E allora? Il reato di clandestinità è una sorta di scatola vuota? Emanuele Brignoli, 43 anni, ispettore capo alla squadra mobile di Milano e coordinatore dell'Osservatorio nazionale uffici immigrazione per l'Ugl polizia di stato, non ha dubbi: «Sicuramente sì. Tenendo conto che il reato non prevede la reclusione, ma solo un'ammenda pecuniaria da 5 a 10mila euro che nessuno straniero irregolare potrà mai permettersi di pagare. Inoltre - spiega Brignoli - la mole di procedimenti penali pendenti presso il giudice di pace di Milano contribuisce a rendere vana l'applicazione della norma».

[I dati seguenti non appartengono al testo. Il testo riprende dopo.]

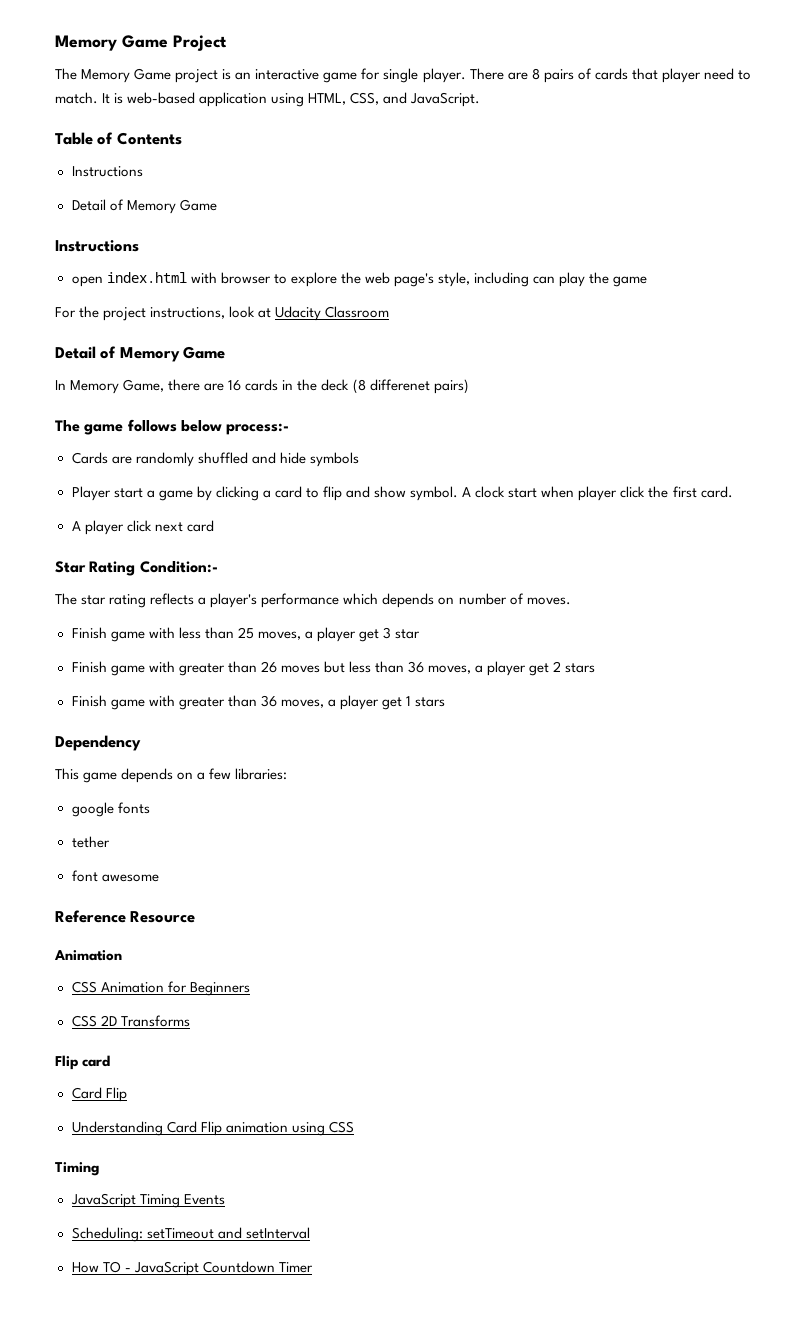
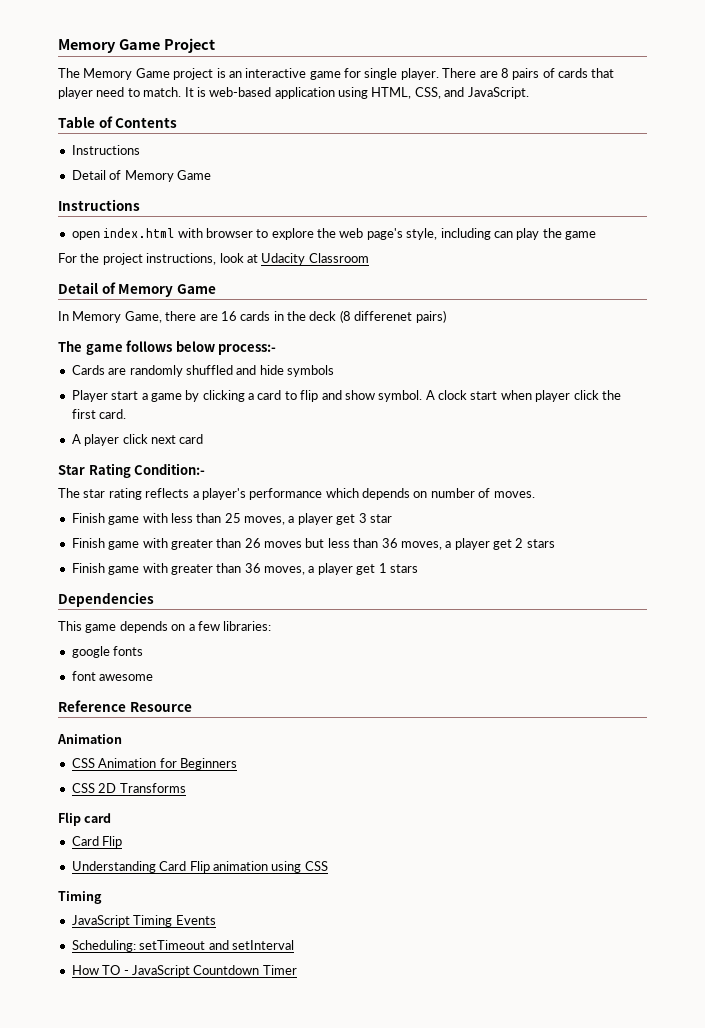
[55,735,141,751] Dependency -> [58,592,154,607] Dependencies
[71,836,110,848] // tether -> (144, 651) none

In una circolare inviata lo scorso dicembre alle forze di polizia dalla Sezione definizione affari semplici (Sdas) della Procura della Repubblica presso il tribunale ordinario di Milano, si ammette, senza troppi giri di parole, di non riuscire a perseguire i clandestini perché sono troppi. Così, per evitare ai giudici di pace di essere «inondati da un'insostenibile massa di procedimenti da far approdare al giudizio» nel documento si consiglia a polizia e carabinieri di andarci piano con le denunce per il reato di clandestinità. O, comunque, di procedere solo quando è strettamente necessario e in base a indicazioni fornite dalla Procura stessa.

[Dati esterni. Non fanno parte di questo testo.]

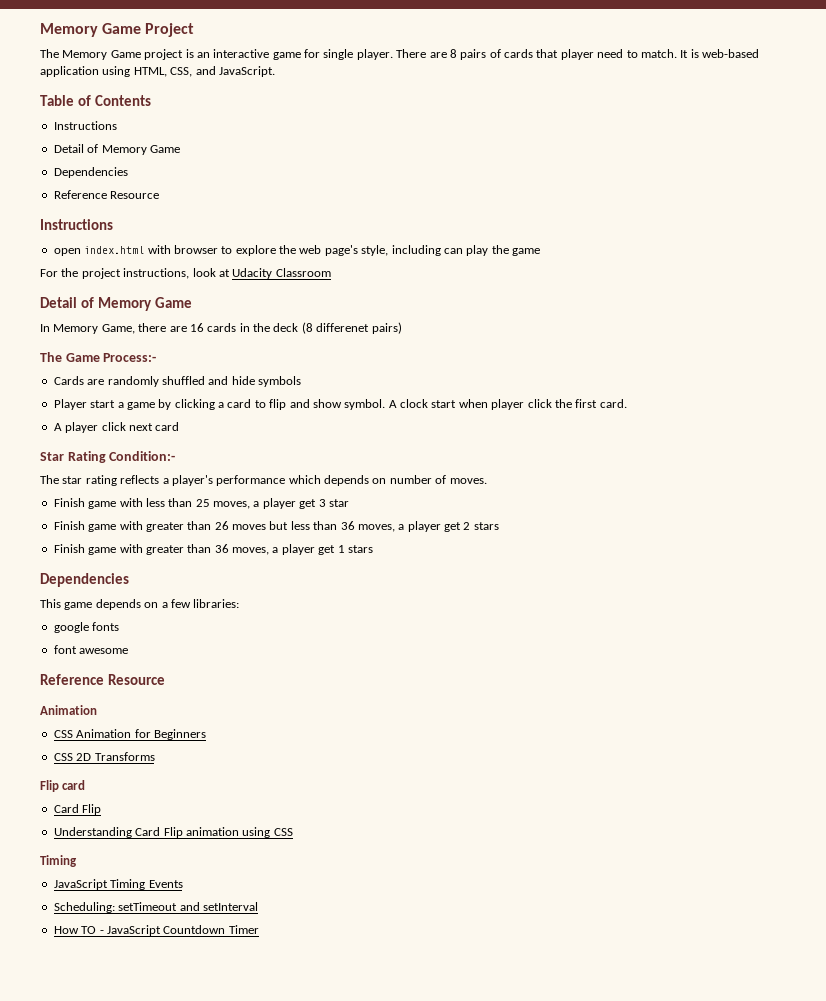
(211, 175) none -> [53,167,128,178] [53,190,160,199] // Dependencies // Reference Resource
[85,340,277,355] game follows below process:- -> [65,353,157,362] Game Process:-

«L'unico mezzo per allontanare i clandestini sarebbe l'espulsione - prosegue Brignoli -. Ma la normativa che la regola è facilmente aggirabile con un ricorso al Tar o una richiesta di asilo politico, anche pretestuosa. Se l'espulsione non è immediata, infatti, lo straniero dovrebbe essere trattenuto in un Cie (Centro identificazione ed espulsione) o venire sottoposto alle misure di controllo alternative, come il ritiro del passaporto o l'obbligo di presentazione all'autorità di polizia competente. Provvedimenti che però devono essere anch'essi sottoposti al vaglio del giudice di pace e che possono essere non convalidati per un qualsiasi cavillo».
Ma una volta ottenuto il provvedimento di espulsione, il biglietto, il volo e gli agenti necessari alla scorta del clandestino, cos'altro può succedere? «È sufficiente che lo straniero ingerisca qualche corpo estraneo o compia atti di autolesionismo per rimandare a tempo indeterminato l'espulsione effettiva».

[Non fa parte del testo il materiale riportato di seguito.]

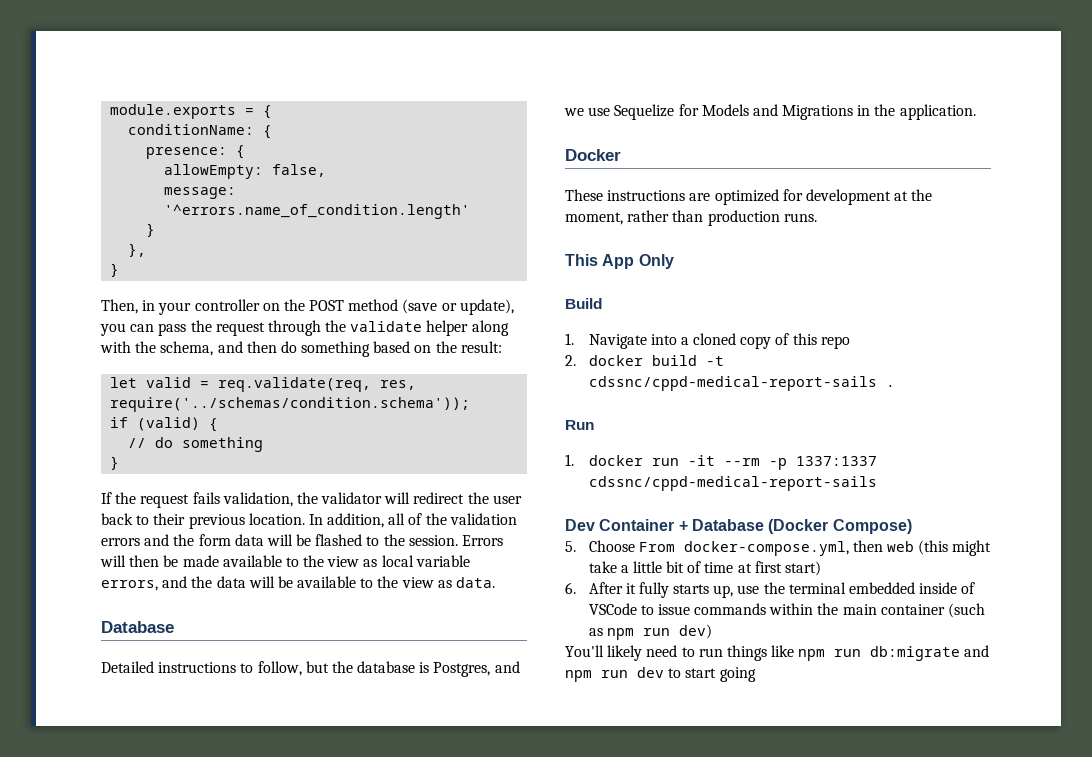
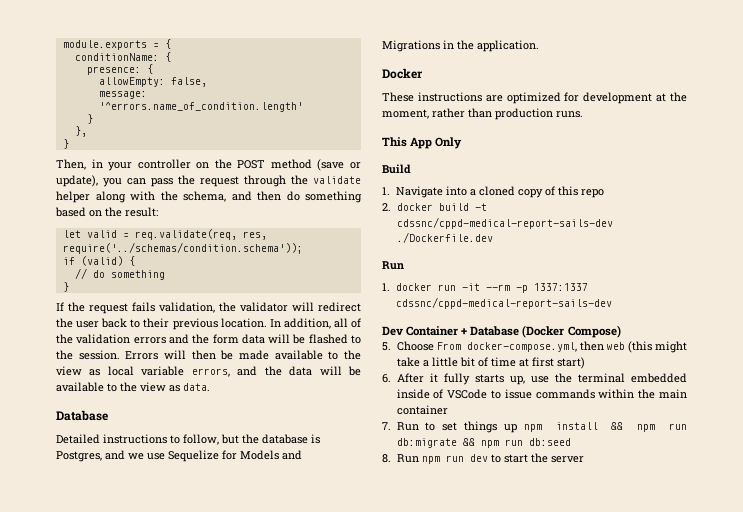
[588,376,895,391] cdssnc/cppd-medical-report-sails . -> [396,217,613,229] [396,232,493,243] cdssnc/cppd-medical-report-sails-dev ./Dockerfile.dev
[588,476,877,491] cdssnc/cppd-medical-report-sails -> [395,297,612,309] cdssnc/cppd-medical-report-sails-dev
[948,603,986,618] [588,624,712,640] [565,645,990,661] (such as npm run dev) // You'll likely need to run things like npm run db:migrate and -> [382,421,687,433] [396,438,571,448] [382,454,419,463] // 7. Run to set things up npm install && npm run db:migrate && npm run db:seed // 8. Run
[719,667,756,682] going -> [530,453,584,463] the server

«Oltre allo snellimento dei procedimenti amministrativi - conclude Brignoli -, la soluzione per rendere efficace e celere l'espulsione consiste, a mio parere, nell'identificazione certa del soggetto al momento del suo ingresso regolare in area Schengen attraverso la rilevazione delle impronte digitali. Proprio come succede a tutti gli stranieri negli Stati Uniti. Dove, tra l'altro, nessuno si lamenta.